■ TO DO ■
Carry on the cord-cutting excerpt from where it stops.

■ EXCERPT ■
A new report on cord-cutting trends may have pay-TV executives thinking “at least we’re not selling Russian vodka.” Leichtman Research Group’s recap of 2021 subscription totals among the top pay-TV providers—including traditional cable, satellite, fiber-optic services, and streaming apps—shows that almost 4.69 million people dropped pay-TV accounts last year.
You may find it easier to think of that number as a bit more than the entire population of Louisiana.
Leichtman’s figures look even worse compared to the 2021 broadband subscription totals that it released Monday. Where cable and fiber providers combined to net another 2.95 million subscribers (with cable gaining almost all of them), the top seven cable operators covered by Leichtman lost nearly 2.7 million video subs on their own.

Chart comprehension data:
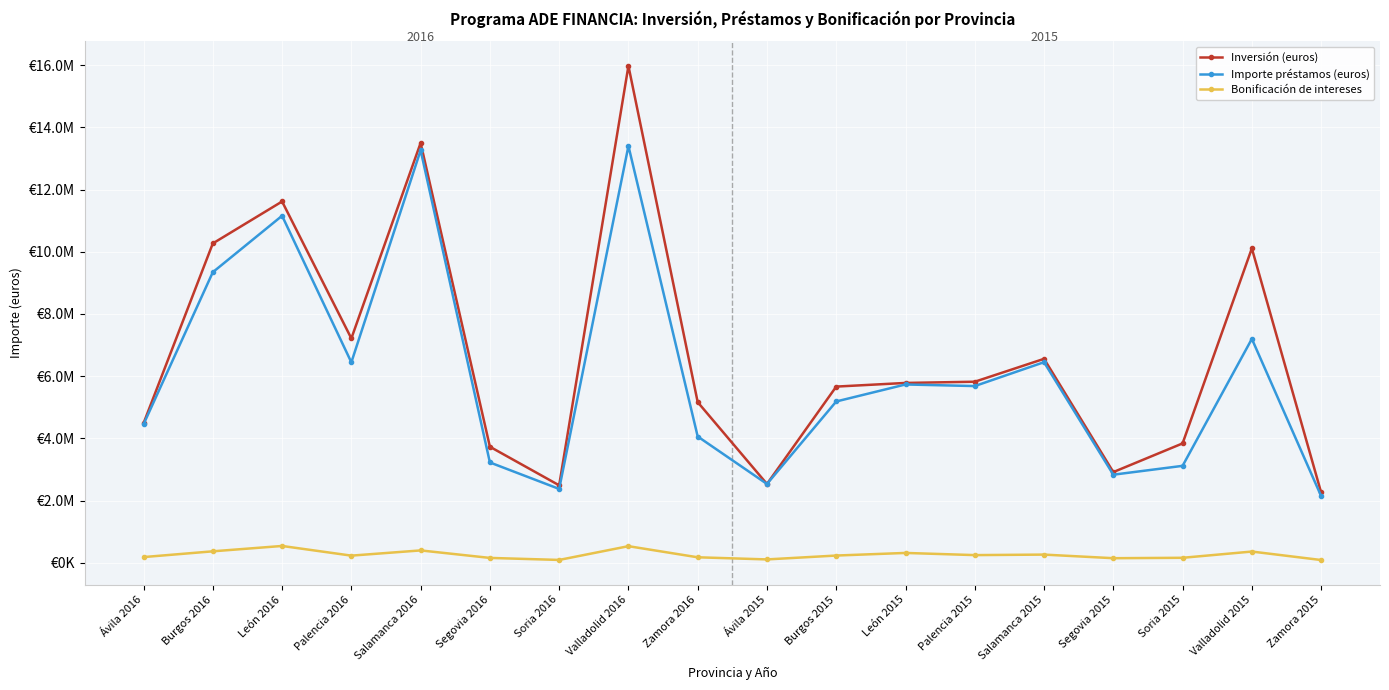

The value of Bonificación de intereses at Zamora 2016 is 181493.0. True or false?

True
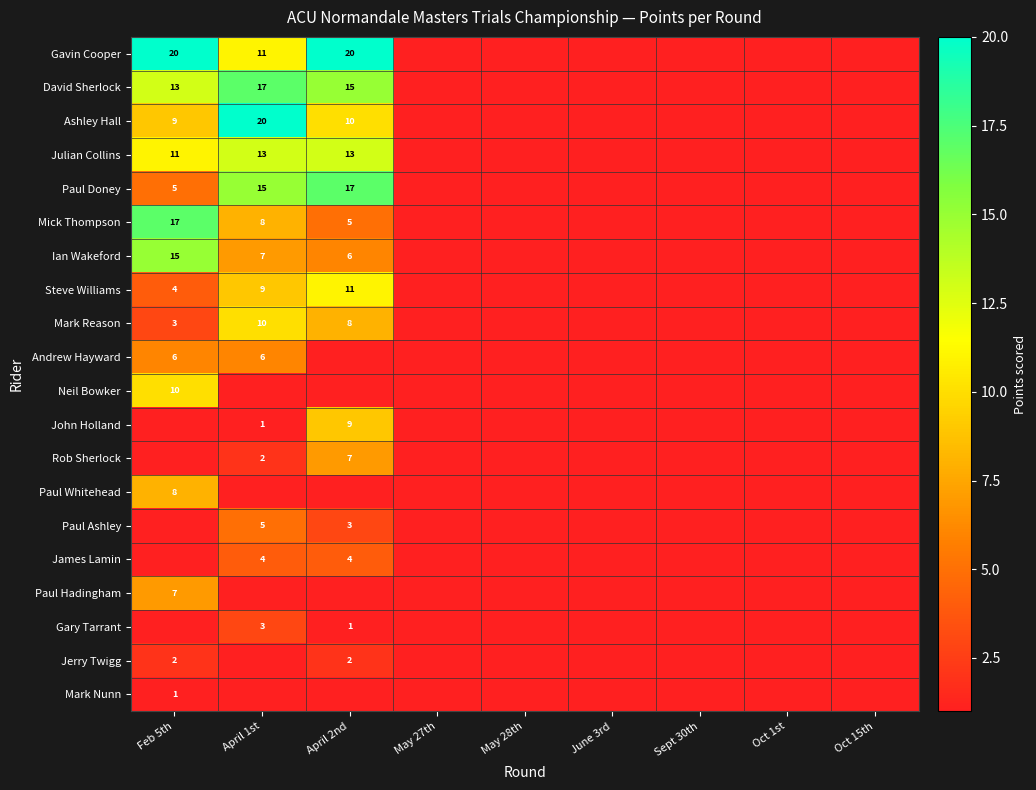

The value of Mark Nunn at Feb 5th is 0. True or false?

False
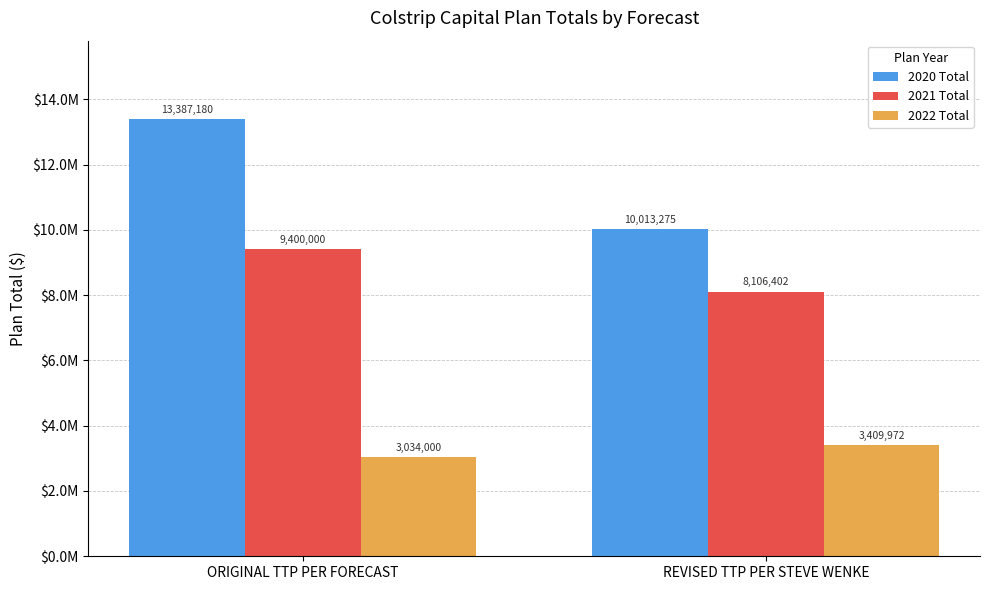

What is the sum of the 2022 Total values at REVISED TTP PER STEVE WENKE and ORIGINAL TTP PER FORECAST?

6443971.9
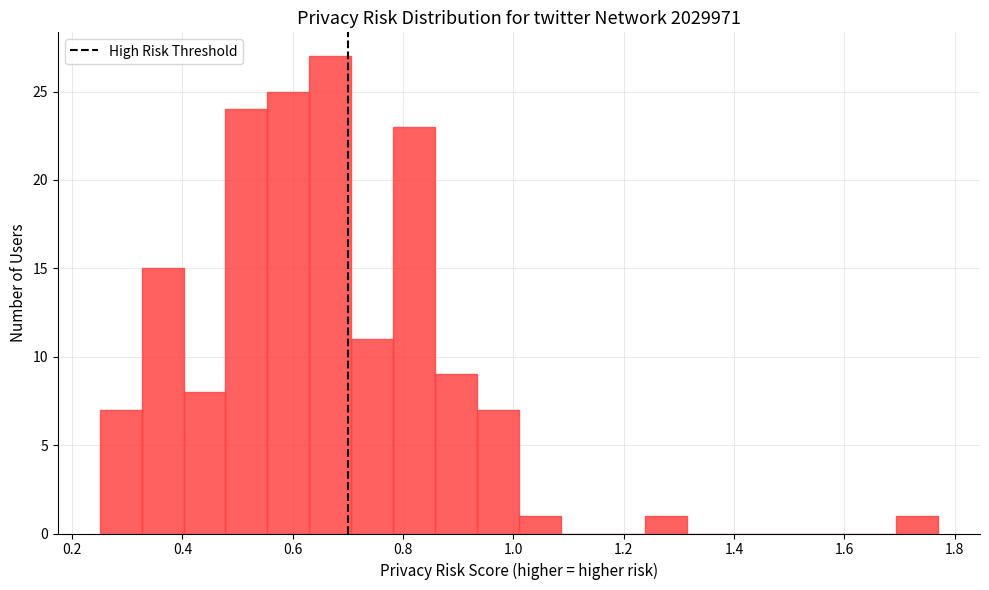

Around what value on the x-axis is the tallest bar? Give the approximate position of its centre, as read against the axis.

0.66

■ EXPECTED ANSWER ■
Comcast led that parade, with 1.67 million subscribers dumping its Xfinity pay-TV service, followed by Charter (367,000 Spectrum TV subscribers gone), Cox (down 260,000), and Altice (241,000 gone). Leichtman draws most of these usually approximated figures from earnings reports but computes its own estimates for privately-held firms like Cox.
The cord-cutting calamity was even worse under the “Other Traditional Services” heading, which encompasses satellite as well as fiber providers: 2.89 million canceled subscriptions.
DirecTV suffered the most from this strain of cancel culture, losing 1.9 million subscribers, after which its fellow satellite operator Dish had 595,000 subscriptions fall out of orbit. Verizon and Frontier’s fiber services filled out that balance with 388,000 losses between the two of them.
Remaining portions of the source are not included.